##
MA 231:
Honors Differential Equations
Final Exam

Do all problems on the blank sheets in order. Please
write the problem number in the upper right hand corner of each sheet.
Be sure to show all work.
1. Quickies. Answers only---no partial credit.

- Give an example of a point that has a dense orbit in the
interval
**0 <= x <= 1** under
iteration of **10x mod 1**.
- Sketch the slope field and solution graphs for

**y' = y**^{3} if y >= 0, or
=y(y+1) if y < 0
- Sketch the phase line for
** y' = cos y**.
- Give the second order differential equation for a damped
harmonic oscillator with mass 1, spring constant 2, damping constant
3, and forcing function 4.
- Find one solution of the nonlinear second order equation
**
y'' + tan**^{3} y = 0.
- Sketch the phase plane for the linear system
**
x' = pi**^{{666}1/2}x

y' = -e^{1.4 pi}y
- Give an example of a 2 by 2 matrix whose eigenvalues are
** + or - {7}**^{1/2}i.
- Draw a graph of a function that has a neutral fixed point at
0, a repelling fixed point at 1, and an attracting fixed point at
-1.
- State the Existence and Uniqueness theorem for first order
differential equations.
- Give an example of a first order differential equation that
has no equilibrium points whatsoever.

2. Prove that the Laplace transform of the Heaviside
function **u**_{a}(t) is **Y(s) = e**^{{-as}}/s.
Show ** all** steps.

3. Find the general solution of the linear system
**
Y' = AY where A =**

(-1 1)

(0 -2)

Then sketch the phase plane for this system.

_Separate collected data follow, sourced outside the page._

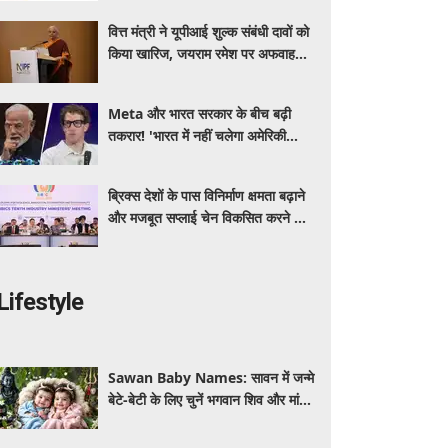
खूबियां
वित्त मंत्री ने यूपीआई शुल्क संबंधी दावों को
किया खारिज, जयराम रमेश पर अफवाह
फैलाने का आरोप
Meta और भारत सरकार के बीच बढ़ी
तकरार! 'भारत में नहीं चलेगा अमेरिकी
कानून', एल्गोरिदम को लेकर बड़ा विवाद
ब्रिक्स देशों के पास विनिर्माण क्षमता बढ़ाने
और मजबूत सप्लाई चेन विकसित करने का
सुनहरा अवसर: पीयूष गोयल
Lifestyle
Sawan Baby Names: सावन में जन्मे
बेटे-बेटी के लिए चुनें भगवान शिव और मां
पार्वती से जुड़े यूनिक, ट्रेंडी और शुभ 10
नाम, देखे लिस्ट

4. In an essay of no more than two pages, discuss the
meaning of the trace-determinant plane. Be sure to include a picture
and a discussion of why this picture is useful.

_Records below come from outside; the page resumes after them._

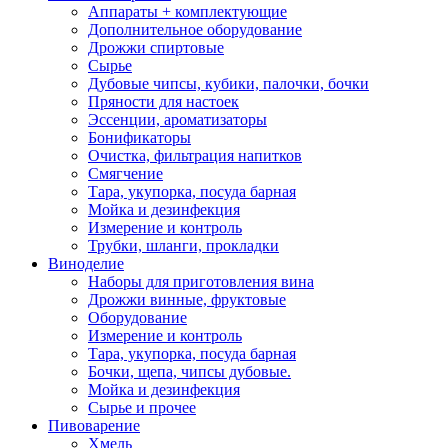
Аппараты + комплектующие
Дополнительное оборудование
Дрожжи спиртовые
Сырье
Дубовые чипсы, кубики, палочки, бочки
Пряности для настоек
Эссенции, ароматизаторы
Бонификаторы
Очистка, фильтрация напитков
Смягчение
Тара, укупорка, посуда барная
Мойка и дезинфекция
Измерение и контроль
Трубки, шланги, прокладки
Виноделие
Наборы для приготовления вина
Дрожжи винные, фруктовые
Оборудование
Измерение и контроль
Тара, укупорка, посуда барная
Бочки, щепа, чипсы дубовые.
Мойка и дезинфекция
Сырье и прочее
Пивоварение
Хмель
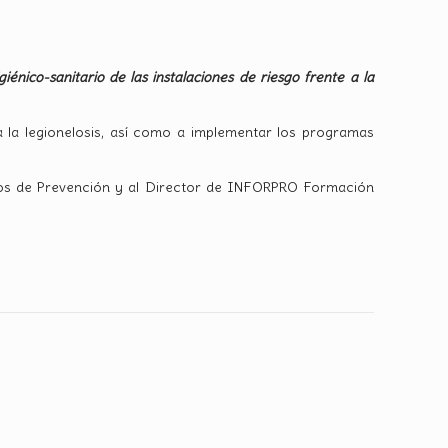
iénico-sanitario de las instalaciones de riesgo frente a la
a la legionelosis, así como a implementar los programas
ios de Prevención y al Director de INFORPRO Formación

5. Use graphical iteration to describe the fate of a
representative collection of orbits
of **F(x) = 2x(1-x)** for seeds **0 < x < 1**.

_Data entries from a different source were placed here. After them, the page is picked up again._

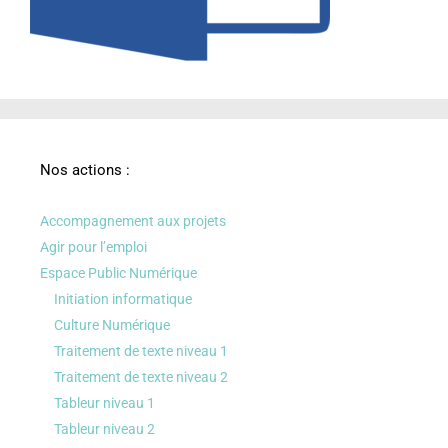
Nos actions :
Accompagnement aux projets
Agir pour l’emploi
Espace Public Numérique
Initiation informatique
Culture Numérique
Traitement de texte niveau 1
Traitement de texte niveau 2
Tableur niveau 1
Tableur niveau 2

6. Solve the differential equation

**
y'' + y = 7 if t < 3, or =
0 if t >= 3.
**
with **y(0)=0** and **y'(0) = 0** using Laplace transforms.
7. Consider the system of equations

**
x' = x - y**^{2}

y' = y - x^{2}

First find all equilibirum points. Determine the type of these
equilibrium points.
Sketch the nullclines and indicate
the direction of the vector field on and in between these curves.
Finally, sketch the solution curves of this system.